EXERCISE OBJECTIVE: The answer must consist solely of the lines from the line with "index dip: (198, 262)" to the end of the data below, transcribed exactly and with no pictures.

Pose landmark coordinates:
---
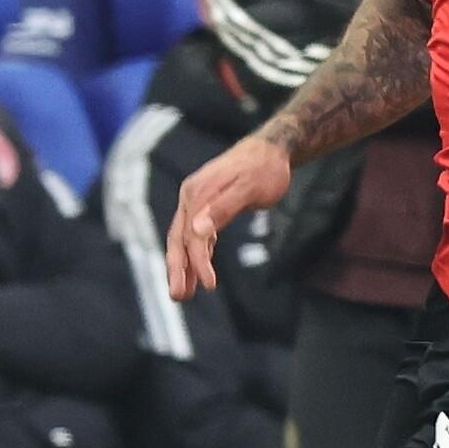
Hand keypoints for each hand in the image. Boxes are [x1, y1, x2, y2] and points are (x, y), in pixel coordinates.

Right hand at [168, 133, 291, 300]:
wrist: (270, 150)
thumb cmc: (264, 169)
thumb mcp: (249, 187)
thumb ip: (224, 208)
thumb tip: (198, 230)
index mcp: (198, 193)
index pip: (192, 235)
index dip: (198, 262)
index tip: (210, 285)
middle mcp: (191, 197)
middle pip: (179, 239)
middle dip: (177, 269)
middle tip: (177, 297)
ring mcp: (197, 202)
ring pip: (185, 239)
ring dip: (184, 266)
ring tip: (183, 294)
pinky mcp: (207, 207)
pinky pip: (196, 235)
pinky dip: (196, 255)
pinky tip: (197, 273)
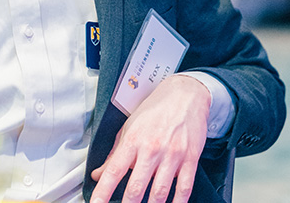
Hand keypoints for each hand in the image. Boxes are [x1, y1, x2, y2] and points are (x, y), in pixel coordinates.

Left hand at [90, 75, 210, 202]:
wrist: (184, 95)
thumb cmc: (155, 109)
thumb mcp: (129, 126)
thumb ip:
---
EXERCISE SOLUTION:
index dip: (198, 262)
index tip: (210, 285)
middle mcp: (191, 197)
middle pip: (179, 239)
middle dip: (177, 269)
middle tip: (177, 297)
ring mcp: (197, 202)
ring pip: (185, 239)
ring dip: (184, 266)
ring tip: (183, 294)
pinky mcp: (207, 207)
pinky pip: (196, 235)
pinky dip: (196, 255)
pinky tip: (197, 273)
Hand keypoints for each hand in the image. Boxes are [x1, y1, x2, y2] and points are (x, y), in pixel coordinates.

Left hand at [90, 75, 210, 202]:
wrist: (184, 95)
thumb cmc: (155, 109)
thumb mcp: (129, 126)
thumb ip:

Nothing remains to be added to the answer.